As Max solicitously directed her toward a chair, he felt her arm tremble under his hand. As he took his place behind the desk, he studied her.
She wore a navy-blue silk dress with a white ruffled lace collar. A brown and white cameo sprouted from the lace.
“What can I do for you, Mrs. Hilliard?”
She looked around nervously. “Do you make records of everything in your office, Mr. Darling?”

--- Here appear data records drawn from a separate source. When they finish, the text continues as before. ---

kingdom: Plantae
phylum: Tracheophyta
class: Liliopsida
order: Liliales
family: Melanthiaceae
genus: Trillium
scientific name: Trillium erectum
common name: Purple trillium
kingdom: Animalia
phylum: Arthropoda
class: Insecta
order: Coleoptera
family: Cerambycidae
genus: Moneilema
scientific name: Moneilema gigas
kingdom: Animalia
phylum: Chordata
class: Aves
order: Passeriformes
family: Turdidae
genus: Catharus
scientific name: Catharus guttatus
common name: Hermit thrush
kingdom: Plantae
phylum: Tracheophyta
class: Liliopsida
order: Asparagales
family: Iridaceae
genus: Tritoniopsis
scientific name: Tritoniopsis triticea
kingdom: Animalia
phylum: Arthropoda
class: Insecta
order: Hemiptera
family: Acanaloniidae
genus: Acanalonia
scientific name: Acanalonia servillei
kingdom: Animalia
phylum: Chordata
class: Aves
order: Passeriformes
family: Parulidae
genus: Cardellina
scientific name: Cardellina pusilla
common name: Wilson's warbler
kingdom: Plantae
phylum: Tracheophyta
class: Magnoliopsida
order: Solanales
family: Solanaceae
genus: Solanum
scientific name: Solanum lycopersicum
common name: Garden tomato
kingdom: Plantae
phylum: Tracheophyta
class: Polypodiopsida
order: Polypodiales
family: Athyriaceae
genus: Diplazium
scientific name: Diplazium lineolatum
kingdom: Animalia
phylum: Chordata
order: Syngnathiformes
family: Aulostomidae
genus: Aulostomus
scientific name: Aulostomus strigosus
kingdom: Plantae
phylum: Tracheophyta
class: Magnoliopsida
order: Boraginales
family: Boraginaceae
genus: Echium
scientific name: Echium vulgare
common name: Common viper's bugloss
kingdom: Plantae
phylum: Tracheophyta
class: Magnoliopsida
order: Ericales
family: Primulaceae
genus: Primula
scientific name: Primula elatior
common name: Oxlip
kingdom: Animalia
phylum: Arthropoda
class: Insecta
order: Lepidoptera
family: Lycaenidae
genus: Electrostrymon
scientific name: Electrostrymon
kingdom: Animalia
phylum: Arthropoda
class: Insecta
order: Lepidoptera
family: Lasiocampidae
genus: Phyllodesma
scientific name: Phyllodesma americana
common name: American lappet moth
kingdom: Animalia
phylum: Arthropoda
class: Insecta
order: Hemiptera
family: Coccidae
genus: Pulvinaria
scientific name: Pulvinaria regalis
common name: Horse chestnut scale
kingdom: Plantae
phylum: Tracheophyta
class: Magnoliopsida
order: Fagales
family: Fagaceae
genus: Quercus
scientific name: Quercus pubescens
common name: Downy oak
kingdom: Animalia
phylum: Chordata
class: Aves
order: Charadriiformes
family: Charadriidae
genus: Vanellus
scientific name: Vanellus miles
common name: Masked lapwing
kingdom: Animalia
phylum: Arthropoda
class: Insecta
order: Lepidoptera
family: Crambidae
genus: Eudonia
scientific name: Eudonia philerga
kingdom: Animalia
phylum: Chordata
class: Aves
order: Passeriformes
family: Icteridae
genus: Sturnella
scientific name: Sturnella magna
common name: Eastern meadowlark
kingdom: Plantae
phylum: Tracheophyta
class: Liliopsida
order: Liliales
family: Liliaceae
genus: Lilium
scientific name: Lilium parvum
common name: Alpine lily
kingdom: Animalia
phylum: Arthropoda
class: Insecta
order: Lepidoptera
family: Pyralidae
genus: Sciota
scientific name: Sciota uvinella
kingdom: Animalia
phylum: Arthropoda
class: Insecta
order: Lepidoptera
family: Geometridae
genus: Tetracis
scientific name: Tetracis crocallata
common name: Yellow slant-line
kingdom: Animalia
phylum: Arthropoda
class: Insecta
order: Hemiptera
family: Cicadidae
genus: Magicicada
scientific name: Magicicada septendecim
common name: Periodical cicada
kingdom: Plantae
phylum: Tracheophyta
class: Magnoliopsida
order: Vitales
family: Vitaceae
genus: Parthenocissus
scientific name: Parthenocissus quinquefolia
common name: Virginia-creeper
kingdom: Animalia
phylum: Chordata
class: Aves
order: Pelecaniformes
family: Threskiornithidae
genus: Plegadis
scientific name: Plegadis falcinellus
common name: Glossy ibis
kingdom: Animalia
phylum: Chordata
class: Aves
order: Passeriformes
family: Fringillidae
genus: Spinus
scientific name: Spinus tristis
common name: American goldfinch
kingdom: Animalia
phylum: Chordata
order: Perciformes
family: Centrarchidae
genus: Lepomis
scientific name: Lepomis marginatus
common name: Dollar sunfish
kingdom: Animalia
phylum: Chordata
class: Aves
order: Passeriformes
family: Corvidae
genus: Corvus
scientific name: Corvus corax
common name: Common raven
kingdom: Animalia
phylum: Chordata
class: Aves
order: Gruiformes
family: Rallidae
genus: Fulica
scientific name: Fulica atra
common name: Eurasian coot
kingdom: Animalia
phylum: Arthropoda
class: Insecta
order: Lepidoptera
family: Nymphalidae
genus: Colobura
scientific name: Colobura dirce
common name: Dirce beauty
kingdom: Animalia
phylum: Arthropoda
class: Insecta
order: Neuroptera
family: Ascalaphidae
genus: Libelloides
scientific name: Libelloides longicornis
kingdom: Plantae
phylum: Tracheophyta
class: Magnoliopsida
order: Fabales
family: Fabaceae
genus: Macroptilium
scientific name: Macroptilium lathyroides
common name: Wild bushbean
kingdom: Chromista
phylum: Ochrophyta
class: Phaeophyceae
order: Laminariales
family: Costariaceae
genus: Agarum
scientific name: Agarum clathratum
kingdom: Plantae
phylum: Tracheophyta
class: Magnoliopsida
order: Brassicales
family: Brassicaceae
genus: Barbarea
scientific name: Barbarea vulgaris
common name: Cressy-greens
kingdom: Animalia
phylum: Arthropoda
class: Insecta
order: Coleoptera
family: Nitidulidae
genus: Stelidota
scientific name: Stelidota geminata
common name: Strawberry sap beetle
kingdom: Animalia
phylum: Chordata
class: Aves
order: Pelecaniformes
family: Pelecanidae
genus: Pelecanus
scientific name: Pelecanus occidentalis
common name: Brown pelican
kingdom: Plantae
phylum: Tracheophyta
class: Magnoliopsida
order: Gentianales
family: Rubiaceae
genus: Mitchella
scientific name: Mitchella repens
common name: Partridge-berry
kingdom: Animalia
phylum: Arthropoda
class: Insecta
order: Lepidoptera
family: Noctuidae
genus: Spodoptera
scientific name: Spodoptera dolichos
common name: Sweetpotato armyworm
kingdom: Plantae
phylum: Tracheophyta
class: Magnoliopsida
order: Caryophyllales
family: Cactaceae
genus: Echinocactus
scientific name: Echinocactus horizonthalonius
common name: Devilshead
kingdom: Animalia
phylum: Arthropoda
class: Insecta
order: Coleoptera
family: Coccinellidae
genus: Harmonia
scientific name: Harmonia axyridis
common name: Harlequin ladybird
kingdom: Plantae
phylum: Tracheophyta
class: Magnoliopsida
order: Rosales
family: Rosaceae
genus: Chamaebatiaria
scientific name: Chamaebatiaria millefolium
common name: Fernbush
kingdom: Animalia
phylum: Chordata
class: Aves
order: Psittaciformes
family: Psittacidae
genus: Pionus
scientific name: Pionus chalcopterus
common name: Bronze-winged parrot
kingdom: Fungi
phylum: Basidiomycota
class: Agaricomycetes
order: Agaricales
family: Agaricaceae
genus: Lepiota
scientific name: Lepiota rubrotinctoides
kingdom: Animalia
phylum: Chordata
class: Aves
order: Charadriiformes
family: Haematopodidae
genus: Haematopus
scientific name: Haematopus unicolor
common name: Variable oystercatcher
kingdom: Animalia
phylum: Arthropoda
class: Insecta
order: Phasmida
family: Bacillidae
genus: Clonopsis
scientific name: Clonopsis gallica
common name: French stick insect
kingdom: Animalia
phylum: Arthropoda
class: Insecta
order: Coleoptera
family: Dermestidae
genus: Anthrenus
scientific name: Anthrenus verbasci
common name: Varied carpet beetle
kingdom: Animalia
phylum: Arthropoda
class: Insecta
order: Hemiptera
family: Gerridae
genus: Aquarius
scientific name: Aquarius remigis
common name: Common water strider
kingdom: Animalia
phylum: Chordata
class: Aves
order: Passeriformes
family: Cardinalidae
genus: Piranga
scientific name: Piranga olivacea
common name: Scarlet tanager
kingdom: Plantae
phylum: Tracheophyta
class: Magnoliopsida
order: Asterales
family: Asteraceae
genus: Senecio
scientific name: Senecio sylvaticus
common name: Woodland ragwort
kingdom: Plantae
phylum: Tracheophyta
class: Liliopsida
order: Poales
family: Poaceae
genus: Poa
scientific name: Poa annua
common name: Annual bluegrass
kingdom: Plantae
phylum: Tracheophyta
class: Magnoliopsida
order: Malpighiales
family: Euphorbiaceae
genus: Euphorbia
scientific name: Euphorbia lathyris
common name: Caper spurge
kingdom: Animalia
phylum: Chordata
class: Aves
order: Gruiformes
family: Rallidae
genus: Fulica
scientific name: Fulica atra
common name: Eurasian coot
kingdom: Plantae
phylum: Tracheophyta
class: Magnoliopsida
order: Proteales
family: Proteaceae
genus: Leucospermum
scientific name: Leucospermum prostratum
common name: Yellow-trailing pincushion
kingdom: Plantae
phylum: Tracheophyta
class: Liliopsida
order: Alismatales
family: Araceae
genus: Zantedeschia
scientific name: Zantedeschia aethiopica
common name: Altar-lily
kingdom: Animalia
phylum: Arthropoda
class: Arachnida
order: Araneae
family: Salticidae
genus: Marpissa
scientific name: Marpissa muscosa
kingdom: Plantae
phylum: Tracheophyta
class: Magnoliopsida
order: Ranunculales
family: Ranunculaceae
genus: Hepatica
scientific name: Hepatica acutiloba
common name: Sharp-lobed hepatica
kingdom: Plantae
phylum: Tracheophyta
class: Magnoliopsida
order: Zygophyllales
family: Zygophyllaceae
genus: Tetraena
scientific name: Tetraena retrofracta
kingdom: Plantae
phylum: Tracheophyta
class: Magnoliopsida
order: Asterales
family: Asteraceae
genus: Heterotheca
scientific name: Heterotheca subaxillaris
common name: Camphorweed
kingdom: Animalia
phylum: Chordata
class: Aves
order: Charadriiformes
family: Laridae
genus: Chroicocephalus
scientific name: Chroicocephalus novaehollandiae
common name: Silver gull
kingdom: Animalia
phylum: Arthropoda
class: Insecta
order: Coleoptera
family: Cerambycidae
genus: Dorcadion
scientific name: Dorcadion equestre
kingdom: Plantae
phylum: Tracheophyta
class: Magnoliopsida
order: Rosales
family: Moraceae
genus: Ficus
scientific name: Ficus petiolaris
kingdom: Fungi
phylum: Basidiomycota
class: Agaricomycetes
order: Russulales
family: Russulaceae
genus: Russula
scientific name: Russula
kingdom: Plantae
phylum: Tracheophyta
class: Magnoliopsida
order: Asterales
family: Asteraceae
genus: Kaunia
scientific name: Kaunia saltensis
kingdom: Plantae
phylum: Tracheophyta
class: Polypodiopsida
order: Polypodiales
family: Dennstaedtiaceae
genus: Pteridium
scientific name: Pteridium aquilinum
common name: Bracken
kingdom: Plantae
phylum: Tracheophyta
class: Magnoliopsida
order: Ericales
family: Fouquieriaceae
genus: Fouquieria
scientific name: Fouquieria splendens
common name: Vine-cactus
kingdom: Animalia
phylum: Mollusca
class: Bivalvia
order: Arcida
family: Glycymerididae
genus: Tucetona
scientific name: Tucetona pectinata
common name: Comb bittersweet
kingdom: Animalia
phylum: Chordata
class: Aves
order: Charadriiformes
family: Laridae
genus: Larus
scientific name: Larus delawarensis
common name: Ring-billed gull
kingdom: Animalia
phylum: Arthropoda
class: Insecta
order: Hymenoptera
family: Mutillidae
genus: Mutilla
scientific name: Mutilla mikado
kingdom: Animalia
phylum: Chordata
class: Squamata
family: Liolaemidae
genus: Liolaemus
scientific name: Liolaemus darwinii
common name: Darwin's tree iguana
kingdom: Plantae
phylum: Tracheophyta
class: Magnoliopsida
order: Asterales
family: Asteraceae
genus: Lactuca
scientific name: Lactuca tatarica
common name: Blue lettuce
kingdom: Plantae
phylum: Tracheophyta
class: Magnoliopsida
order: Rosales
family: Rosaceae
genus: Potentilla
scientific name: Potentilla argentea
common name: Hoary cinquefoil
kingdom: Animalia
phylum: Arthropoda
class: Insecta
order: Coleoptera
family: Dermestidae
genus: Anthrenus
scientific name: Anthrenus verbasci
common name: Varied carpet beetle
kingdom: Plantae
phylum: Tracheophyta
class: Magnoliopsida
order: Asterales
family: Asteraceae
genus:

For a moment, he was puzzled. “Records?”
“Recordings,” she amplified.
So the old darling watched TV.
“No, I don’t tape record anything.”
“So our conversation is confidential. Absolutely confidential?”
“Yes, of course.”
She paused, looked around once more, then said, in a voice scarcely above a whisper, “Mr. Darling, a painting has been stolen from my home. A very valuable painting.” Her strained, fuzzy blue eyes avoided looking at him directly, focusing instead on the silver letter opener that Barbie had arranged artistically in the dead center of his desk. “I believe it has been—I think the expression is—hocked. Can you investigate for me, and discover who sold it to this antique shop?”